**TASK GOAL:**
I would like every line of the records below that contains the word "START" copied.

**THE RECORDS:**
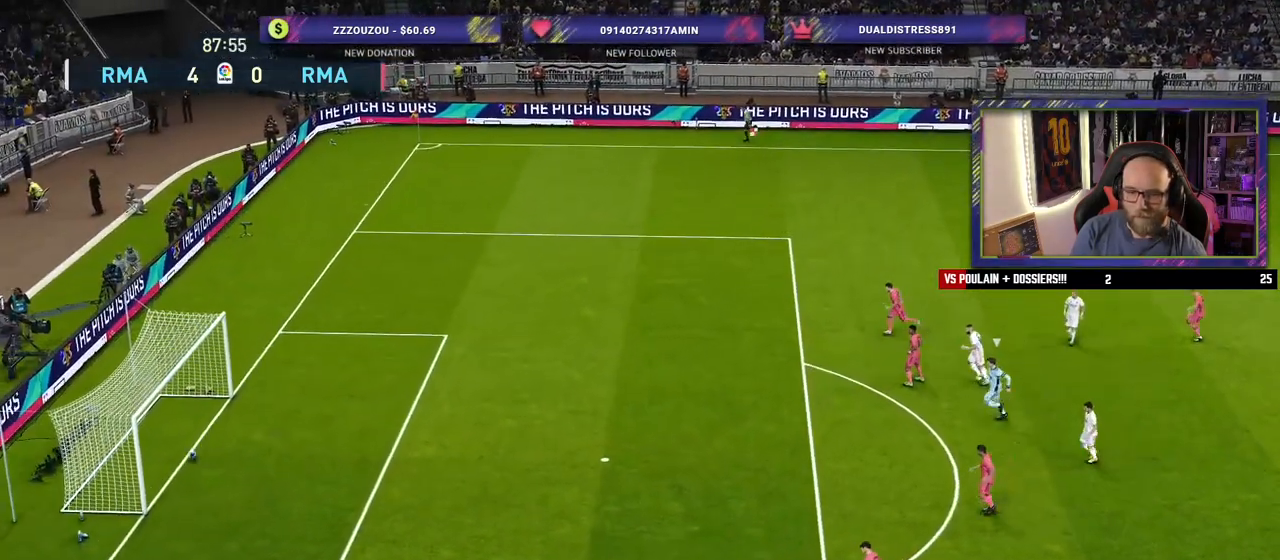
{"buttons": [], "left_stick": "center", "right_stick": "center", "events": []}
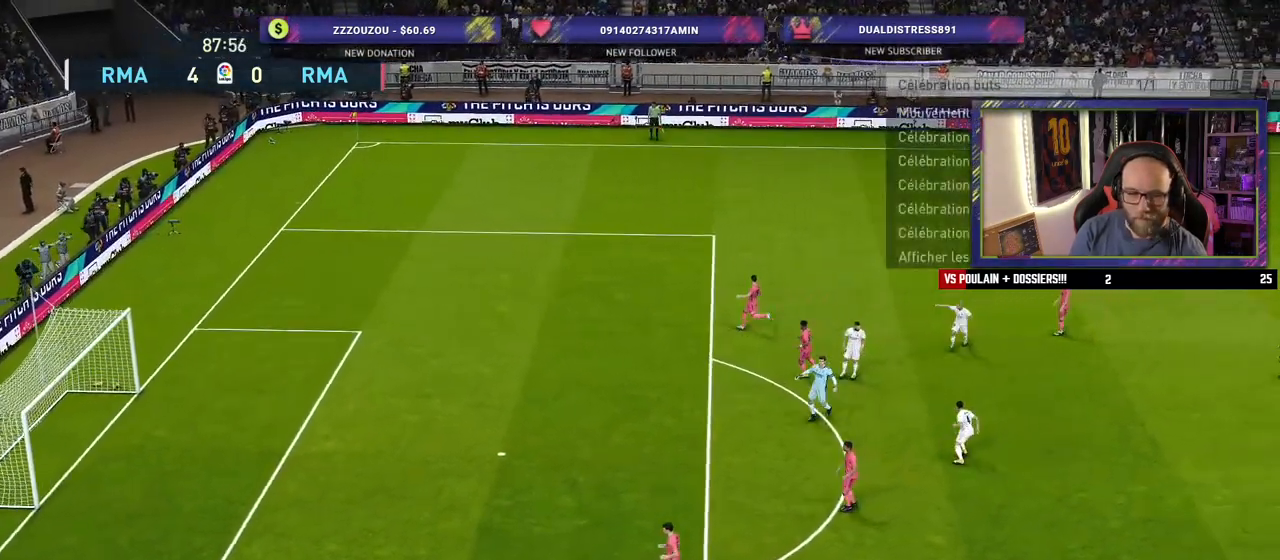
{"buttons": [], "left_stick": "center", "right_stick": "center", "events": [[340, "CROSS", "down"], [480, "CROSS", "up"]]}
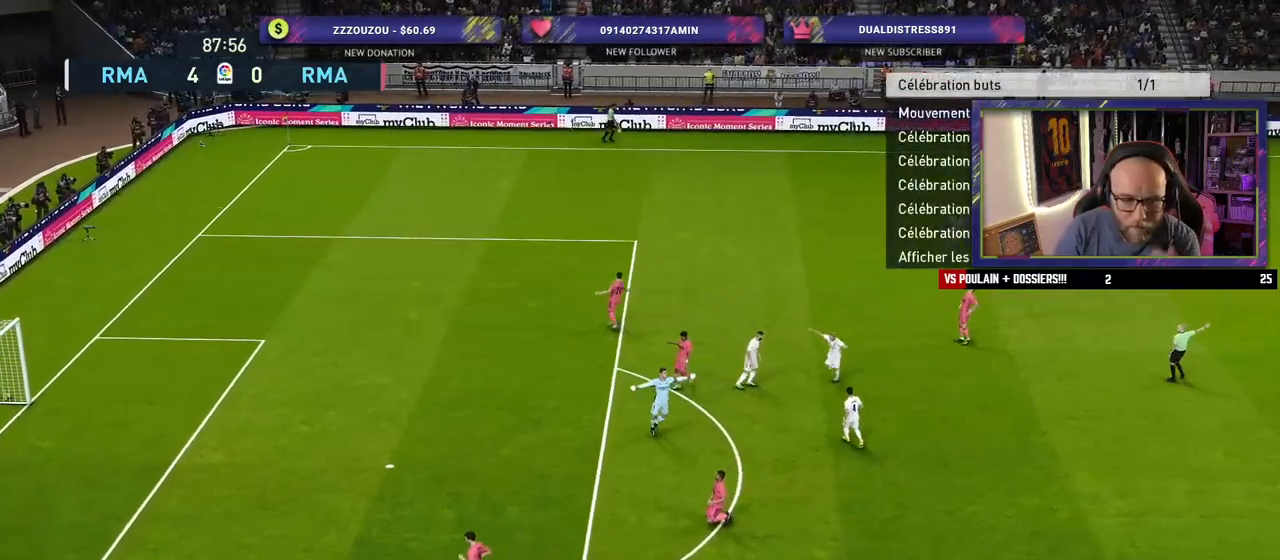
{"buttons": [], "left_stick": "center", "right_stick": "center", "events": [[340, "START", "down"], [500, "START", "up"]]}
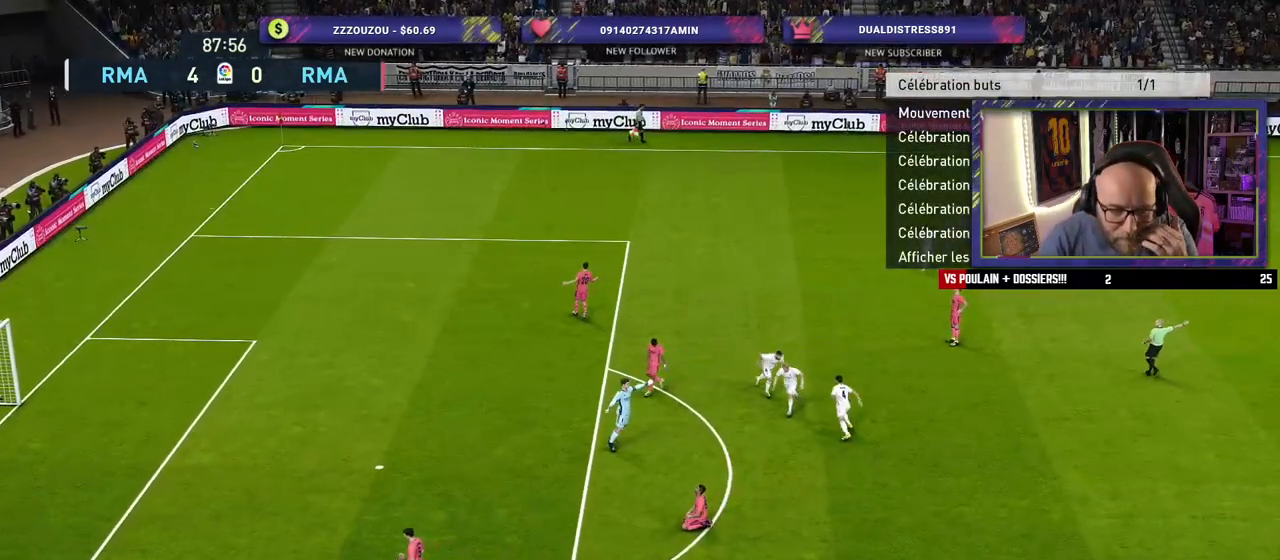
{"buttons": [], "left_stick": "center", "right_stick": "center", "events": [[160, "START", "down"], [320, "START", "up"]]}
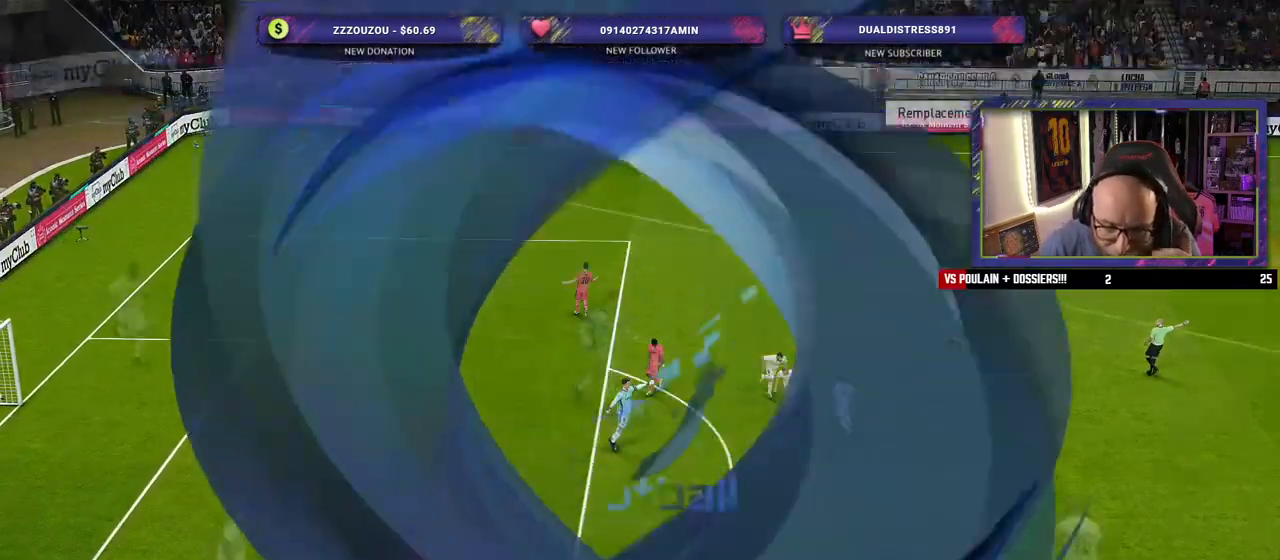
{"buttons": ["START"], "left_stick": "center", "right_stick": "center", "events": [[140, "START", "down"], [280, "START", "up"], [420, "START", "down"]]}
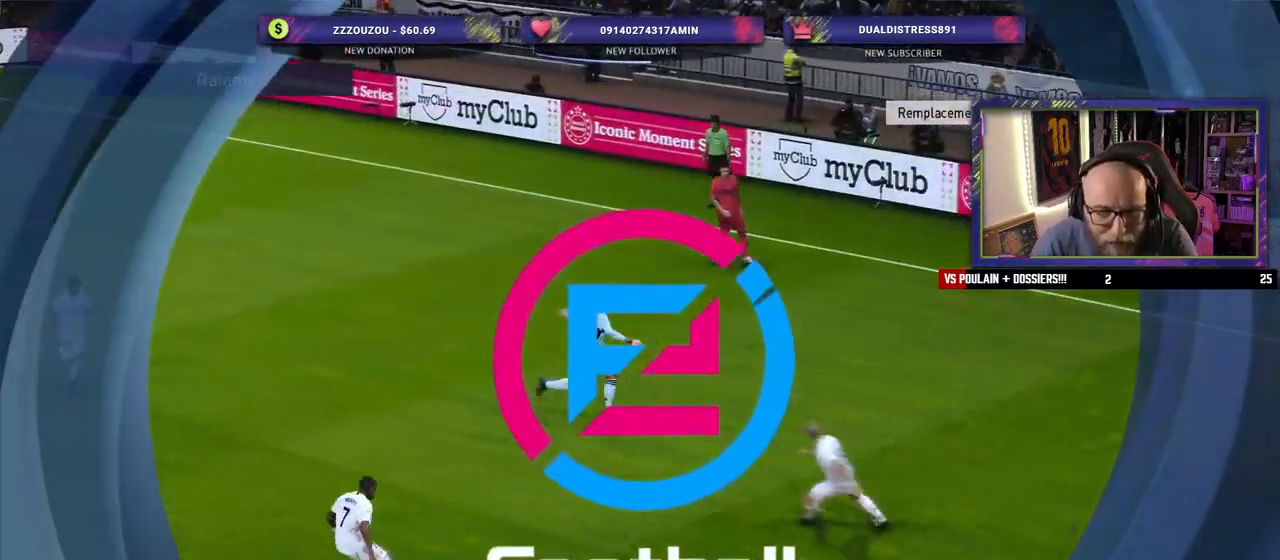
{"buttons": ["START"], "left_stick": "center", "right_stick": "center", "events": [[60, "START", "up"], [180, "START", "down"], [320, "START", "up"], [380, "START", "down"]]}
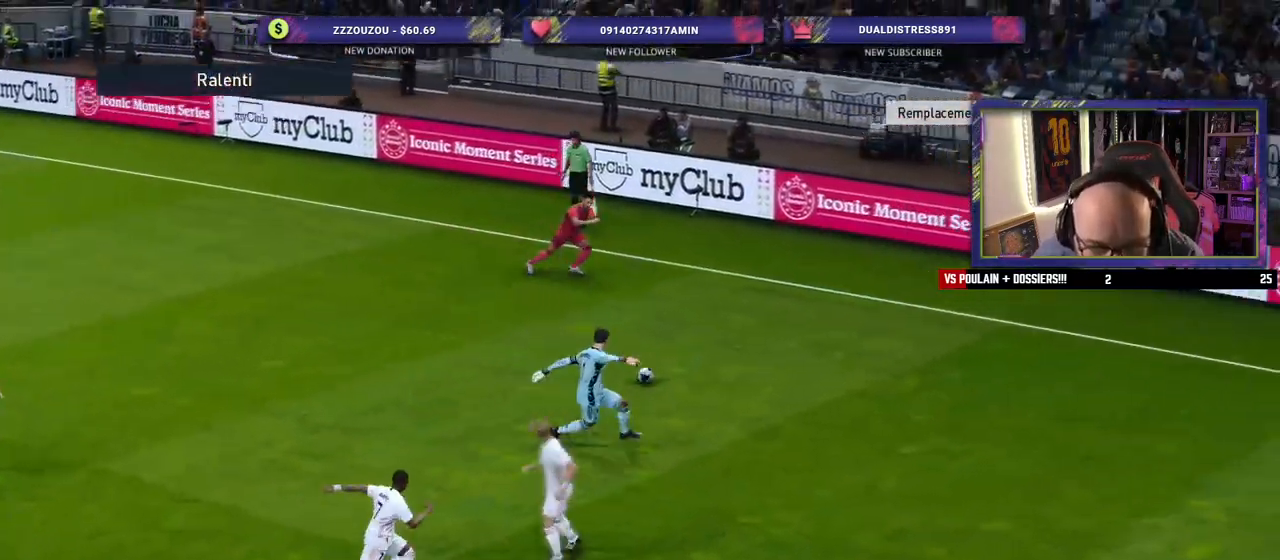
{"buttons": [], "left_stick": "center", "right_stick": "center", "events": [[20, "START", "up"], [140, "START", "down"], [280, "START", "up"]]}
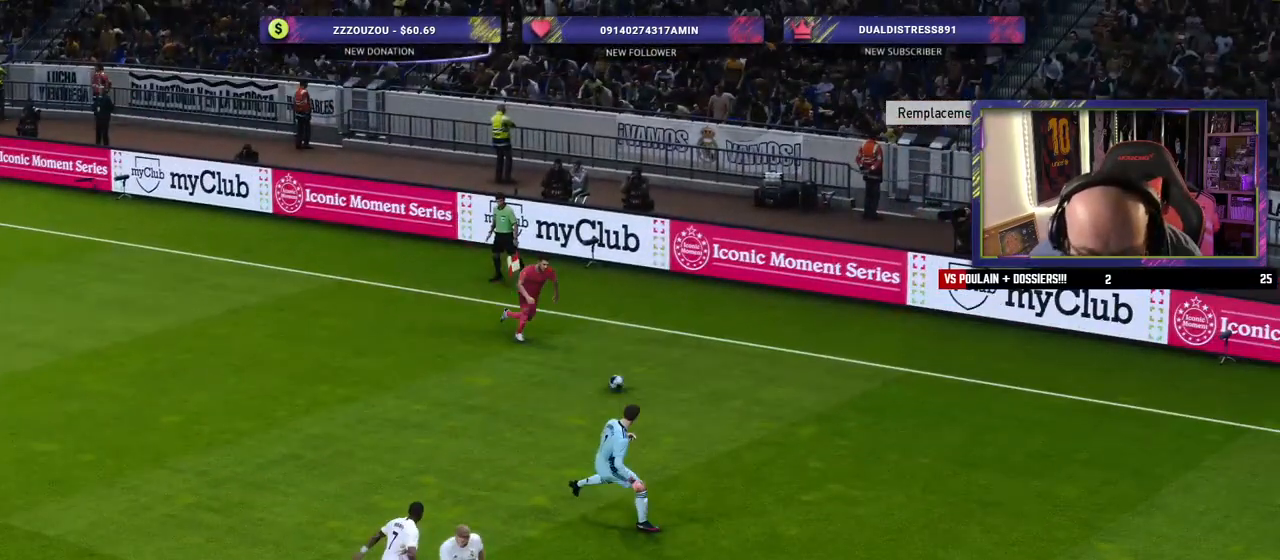
{"buttons": [], "left_stick": "center", "right_stick": "center", "events": []}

**TASK SOLUTION:**
{"buttons": [], "left_stick": "center", "right_stick": "center", "events": [[340, "START", "down"], [500, "START", "up"]]}
{"buttons": [], "left_stick": "center", "right_stick": "center", "events": [[160, "START", "down"], [320, "START", "up"]]}
{"buttons": ["START"], "left_stick": "center", "right_stick": "center", "events": [[140, "START", "down"], [280, "START", "up"], [420, "START", "down"]]}
{"buttons": ["START"], "left_stick": "center", "right_stick": "center", "events": [[60, "START", "up"], [180, "START", "down"], [320, "START", "up"], [380, "START", "down"]]}
{"buttons": [], "left_stick": "center", "right_stick": "center", "events": [[20, "START", "up"], [140, "START", "down"], [280, "START", "up"]]}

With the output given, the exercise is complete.